エコシステムの厚み - 先行者が築いた参入障壁
18 年の蓄積は、AWS を中心としたエコシステムの厚みにも現れています。AWS パートナーネットワーク (APN) には数万社のパートナーが参加しており、SI、ISV、コンサルティングファームが AWS を前提としたソリューションを提供しています。Terraform、Ansible、Datadog、Splunk、Snowflake といったサードパーティツールは、AWS を最初にサポートし、最も深い統合を提供する傾向があります。これは AWS のユーザー数が最も多いため、サードパーティにとって AWS 対応の優先度が高いという市場原理の結果です。AWS 認定資格の保有者数も他社を大きく上回っており、AWS スキルを持つエンジニアの採用が容易です。求人市場においても、AWS 関連の求人数は Azure や GCP を上回っています。このエコシステムの厚みは、新規参入者にとっての参入障壁であると同時に、既存ユーザーにとっては「AWS を選んでおけば、周辺ツールやパートナーの選択肢に困らない」という安心感を提供しています。
先行者利益の限界と後発の追い上げ
公平を期すために、先行者利益の限界にも触れておきます。Azure は Microsoft の既存顧客基盤 (Office 365、Windows Server、SQL Server) との統合を武器に急速にシェアを拡大しています。オンプレミスの Windows 環境からの移行においては、Azure のほうが親和性が高いケースがあります。GCP は BigQuery、Kubernetes (GKE)、機械学習 (Vertex AI) など、特定の領域で技術的に優れたサービスを提供しています。特に Kubernetes は Google が開発したオープンソースプロジェクトであり、GKE の完成度は EKS を上回るという評価もあります。しかし、これらの個別の強みがあっても、AWS の総合的な優位性を覆すには至っていません。クラウドの選定は単一のサービスではなく、インフラ全体の信頼性、サービスの幅、エコシステムの厚み、運用実績の総合評価で行われるためです。
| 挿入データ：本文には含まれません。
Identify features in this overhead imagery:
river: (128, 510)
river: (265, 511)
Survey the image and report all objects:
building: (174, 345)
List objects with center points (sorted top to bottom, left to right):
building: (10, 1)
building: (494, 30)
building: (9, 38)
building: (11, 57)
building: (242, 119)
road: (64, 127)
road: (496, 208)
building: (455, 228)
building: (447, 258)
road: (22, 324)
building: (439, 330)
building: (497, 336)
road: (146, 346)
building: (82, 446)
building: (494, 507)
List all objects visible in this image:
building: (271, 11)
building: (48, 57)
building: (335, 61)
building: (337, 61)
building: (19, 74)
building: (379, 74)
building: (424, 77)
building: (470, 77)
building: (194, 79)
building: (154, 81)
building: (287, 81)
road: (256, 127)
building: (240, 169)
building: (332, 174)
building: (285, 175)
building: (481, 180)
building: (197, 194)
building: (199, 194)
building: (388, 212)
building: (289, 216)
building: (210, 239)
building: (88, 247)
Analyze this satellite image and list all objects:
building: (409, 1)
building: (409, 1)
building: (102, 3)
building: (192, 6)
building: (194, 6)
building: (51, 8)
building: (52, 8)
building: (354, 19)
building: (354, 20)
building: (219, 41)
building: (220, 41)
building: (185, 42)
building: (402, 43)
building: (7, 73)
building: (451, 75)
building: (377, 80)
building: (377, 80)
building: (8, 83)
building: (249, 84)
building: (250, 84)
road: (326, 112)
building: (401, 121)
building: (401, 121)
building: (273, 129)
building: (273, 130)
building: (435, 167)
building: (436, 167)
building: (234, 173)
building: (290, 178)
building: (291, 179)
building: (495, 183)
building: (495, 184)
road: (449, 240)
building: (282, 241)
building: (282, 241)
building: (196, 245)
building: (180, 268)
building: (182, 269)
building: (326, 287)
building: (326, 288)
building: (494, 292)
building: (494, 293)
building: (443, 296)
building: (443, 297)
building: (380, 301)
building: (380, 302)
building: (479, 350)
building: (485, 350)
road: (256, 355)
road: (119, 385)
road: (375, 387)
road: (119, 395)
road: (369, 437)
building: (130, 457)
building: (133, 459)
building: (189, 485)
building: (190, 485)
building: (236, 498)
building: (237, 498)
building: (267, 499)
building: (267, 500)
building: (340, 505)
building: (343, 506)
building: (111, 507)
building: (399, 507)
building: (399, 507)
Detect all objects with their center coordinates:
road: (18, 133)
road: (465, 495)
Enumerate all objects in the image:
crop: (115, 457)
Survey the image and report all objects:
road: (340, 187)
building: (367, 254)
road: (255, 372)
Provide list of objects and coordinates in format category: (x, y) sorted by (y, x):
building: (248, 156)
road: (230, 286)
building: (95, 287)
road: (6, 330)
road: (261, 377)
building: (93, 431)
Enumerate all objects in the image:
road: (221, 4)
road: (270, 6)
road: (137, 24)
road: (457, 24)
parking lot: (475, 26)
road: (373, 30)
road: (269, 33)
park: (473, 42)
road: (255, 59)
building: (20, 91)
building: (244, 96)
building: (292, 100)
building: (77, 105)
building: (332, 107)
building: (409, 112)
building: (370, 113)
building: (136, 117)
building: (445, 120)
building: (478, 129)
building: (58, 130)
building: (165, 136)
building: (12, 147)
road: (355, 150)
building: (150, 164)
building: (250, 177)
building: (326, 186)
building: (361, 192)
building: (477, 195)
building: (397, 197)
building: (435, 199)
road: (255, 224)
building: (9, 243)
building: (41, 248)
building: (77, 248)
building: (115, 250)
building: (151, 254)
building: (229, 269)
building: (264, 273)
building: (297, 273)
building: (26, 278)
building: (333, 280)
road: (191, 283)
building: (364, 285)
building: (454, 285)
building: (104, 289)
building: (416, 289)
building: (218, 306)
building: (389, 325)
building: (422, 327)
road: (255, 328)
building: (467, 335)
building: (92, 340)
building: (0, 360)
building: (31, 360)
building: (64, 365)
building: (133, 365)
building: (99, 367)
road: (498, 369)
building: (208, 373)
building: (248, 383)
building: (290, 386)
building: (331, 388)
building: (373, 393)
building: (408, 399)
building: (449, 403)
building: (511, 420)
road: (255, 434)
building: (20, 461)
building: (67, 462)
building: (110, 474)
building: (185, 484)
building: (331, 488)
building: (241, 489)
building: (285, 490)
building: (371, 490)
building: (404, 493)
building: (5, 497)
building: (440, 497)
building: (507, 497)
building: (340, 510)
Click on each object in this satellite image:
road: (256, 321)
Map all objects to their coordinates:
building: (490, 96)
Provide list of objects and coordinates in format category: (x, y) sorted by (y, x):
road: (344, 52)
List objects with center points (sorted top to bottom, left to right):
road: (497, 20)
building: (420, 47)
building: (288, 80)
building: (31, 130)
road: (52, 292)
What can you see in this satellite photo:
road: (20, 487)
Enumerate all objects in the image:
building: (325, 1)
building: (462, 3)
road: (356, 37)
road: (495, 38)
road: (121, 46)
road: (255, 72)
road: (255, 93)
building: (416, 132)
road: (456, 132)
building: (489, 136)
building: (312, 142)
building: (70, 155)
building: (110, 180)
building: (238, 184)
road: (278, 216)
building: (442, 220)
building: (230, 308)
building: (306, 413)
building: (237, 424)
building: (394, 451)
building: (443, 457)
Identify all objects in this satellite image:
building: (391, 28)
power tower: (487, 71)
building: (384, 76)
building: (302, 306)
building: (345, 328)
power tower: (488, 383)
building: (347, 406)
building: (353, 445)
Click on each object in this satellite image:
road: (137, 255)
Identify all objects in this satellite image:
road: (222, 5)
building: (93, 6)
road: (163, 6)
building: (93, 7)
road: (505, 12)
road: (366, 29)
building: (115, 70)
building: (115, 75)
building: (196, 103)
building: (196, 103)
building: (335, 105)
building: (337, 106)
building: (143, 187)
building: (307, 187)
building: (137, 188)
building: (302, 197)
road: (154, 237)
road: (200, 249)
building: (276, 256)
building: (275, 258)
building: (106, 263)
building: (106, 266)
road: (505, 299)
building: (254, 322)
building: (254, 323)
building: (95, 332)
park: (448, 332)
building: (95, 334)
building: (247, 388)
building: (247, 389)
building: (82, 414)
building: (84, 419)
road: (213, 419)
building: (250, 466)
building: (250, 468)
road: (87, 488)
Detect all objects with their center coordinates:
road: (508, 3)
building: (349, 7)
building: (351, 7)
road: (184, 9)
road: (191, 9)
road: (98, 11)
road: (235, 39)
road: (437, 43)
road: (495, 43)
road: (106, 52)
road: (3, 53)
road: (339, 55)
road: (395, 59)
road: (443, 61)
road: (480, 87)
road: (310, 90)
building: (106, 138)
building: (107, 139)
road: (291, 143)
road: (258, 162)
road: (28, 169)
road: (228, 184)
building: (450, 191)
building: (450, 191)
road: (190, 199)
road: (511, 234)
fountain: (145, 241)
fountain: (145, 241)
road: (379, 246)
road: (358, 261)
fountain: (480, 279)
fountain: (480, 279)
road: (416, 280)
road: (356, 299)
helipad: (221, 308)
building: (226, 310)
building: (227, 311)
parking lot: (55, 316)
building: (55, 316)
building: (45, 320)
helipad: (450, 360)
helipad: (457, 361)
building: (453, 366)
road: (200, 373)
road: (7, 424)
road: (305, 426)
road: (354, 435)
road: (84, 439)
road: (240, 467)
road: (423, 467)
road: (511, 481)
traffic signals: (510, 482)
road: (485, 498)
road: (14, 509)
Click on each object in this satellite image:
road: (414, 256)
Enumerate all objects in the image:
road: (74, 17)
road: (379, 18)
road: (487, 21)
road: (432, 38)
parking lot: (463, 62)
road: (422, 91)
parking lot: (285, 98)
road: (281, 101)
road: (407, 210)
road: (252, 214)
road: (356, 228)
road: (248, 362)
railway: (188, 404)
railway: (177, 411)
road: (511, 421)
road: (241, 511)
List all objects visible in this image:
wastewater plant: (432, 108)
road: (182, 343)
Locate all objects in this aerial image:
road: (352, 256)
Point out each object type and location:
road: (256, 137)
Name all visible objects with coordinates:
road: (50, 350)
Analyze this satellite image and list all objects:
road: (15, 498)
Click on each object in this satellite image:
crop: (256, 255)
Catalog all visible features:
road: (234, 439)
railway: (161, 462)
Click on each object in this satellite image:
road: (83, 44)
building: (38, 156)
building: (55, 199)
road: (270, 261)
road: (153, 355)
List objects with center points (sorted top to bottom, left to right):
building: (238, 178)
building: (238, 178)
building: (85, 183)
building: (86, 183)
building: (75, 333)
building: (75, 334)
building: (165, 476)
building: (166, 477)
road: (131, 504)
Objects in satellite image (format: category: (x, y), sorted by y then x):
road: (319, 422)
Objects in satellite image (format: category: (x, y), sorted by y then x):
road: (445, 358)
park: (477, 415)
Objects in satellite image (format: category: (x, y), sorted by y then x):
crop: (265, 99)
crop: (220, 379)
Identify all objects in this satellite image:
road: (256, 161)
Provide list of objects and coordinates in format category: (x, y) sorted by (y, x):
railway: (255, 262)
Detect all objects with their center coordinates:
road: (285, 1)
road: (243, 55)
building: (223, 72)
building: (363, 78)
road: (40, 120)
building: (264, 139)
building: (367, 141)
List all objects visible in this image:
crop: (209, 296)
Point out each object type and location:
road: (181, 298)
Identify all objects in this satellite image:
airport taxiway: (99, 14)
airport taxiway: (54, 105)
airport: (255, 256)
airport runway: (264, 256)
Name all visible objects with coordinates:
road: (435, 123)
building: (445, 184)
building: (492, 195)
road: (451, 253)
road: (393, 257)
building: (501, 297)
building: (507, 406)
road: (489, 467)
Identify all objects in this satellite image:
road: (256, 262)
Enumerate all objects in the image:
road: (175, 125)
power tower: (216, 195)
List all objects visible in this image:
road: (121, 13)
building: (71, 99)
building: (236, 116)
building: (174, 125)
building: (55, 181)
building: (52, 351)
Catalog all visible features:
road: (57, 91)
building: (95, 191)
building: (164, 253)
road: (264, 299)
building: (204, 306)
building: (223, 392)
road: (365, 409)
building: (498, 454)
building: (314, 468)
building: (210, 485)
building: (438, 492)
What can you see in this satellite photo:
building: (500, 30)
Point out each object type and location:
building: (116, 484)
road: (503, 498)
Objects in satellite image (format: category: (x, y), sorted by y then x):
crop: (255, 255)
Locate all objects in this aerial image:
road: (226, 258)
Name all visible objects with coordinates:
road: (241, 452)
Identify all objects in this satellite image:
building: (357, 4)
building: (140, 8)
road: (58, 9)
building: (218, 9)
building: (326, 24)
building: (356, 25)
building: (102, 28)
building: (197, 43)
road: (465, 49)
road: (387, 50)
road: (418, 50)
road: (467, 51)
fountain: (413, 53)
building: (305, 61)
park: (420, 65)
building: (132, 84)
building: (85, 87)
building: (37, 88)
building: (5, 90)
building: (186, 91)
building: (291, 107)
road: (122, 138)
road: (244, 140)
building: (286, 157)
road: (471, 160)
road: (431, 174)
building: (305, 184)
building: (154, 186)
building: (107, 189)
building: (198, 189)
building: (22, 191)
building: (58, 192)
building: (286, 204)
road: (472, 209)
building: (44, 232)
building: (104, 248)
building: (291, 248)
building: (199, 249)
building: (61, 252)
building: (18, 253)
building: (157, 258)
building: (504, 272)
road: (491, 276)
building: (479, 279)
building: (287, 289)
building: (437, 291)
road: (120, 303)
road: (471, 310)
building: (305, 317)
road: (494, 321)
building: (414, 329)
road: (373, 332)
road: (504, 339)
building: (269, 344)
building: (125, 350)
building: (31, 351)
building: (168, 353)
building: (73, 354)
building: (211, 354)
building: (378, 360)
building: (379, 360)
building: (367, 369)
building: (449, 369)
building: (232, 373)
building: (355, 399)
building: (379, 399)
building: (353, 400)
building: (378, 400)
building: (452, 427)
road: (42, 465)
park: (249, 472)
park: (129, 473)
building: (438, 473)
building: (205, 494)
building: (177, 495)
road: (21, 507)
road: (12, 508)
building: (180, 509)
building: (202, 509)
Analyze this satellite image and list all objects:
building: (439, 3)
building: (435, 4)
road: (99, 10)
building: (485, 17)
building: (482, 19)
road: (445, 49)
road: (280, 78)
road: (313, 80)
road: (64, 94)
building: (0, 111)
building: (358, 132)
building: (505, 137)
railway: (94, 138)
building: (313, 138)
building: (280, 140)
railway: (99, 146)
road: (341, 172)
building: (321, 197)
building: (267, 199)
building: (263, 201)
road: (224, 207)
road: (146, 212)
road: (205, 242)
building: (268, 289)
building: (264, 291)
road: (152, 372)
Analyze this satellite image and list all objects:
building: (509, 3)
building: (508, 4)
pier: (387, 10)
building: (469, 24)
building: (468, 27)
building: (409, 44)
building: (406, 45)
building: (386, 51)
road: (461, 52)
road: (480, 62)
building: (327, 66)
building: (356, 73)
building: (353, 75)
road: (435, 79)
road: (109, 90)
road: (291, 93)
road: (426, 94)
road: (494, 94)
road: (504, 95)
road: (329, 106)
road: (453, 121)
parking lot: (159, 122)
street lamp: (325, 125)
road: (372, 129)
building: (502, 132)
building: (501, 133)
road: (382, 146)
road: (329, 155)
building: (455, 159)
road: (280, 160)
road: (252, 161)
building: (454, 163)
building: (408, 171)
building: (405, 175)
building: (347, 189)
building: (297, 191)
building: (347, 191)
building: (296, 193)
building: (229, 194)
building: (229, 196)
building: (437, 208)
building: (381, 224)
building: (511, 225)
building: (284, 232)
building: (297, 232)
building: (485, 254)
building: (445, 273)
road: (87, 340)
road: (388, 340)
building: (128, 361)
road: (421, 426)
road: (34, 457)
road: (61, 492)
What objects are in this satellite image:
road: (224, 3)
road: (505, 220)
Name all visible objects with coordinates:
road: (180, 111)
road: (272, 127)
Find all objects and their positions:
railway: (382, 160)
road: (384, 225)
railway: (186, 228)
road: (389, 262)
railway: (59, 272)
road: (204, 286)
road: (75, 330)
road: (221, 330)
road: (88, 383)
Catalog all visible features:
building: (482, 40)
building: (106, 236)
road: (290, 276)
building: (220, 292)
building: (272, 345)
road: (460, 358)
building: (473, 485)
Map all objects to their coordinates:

18 年間の蓄積は、個別の技術的優位性では簡単に埋められない構造的な競争優位を形成しています。 クラウド戦略の全体像を理解するには関連書籍 (Amazon) も参考になります。
まとめ
AWS の先行者利益は、18 年間の運用で蓄積されたサービスの幅と深さ、API の安定性、規模の経済によるコスト優位性、そしてエコシステムの厚みという複合的な競争優位として結実しています。Azure は Microsoft 統合、GCP は特定技術領域でそれぞれ強みを持ちますが、クラウドプラットフォーム全体としての成熟度と信頼性において、AWS の蓄積は容易に追いつけるものではありません。クラウドの選定において、この構造的な優位性を理解することは、長期的に安定した基盤を選ぶための重要な視点です。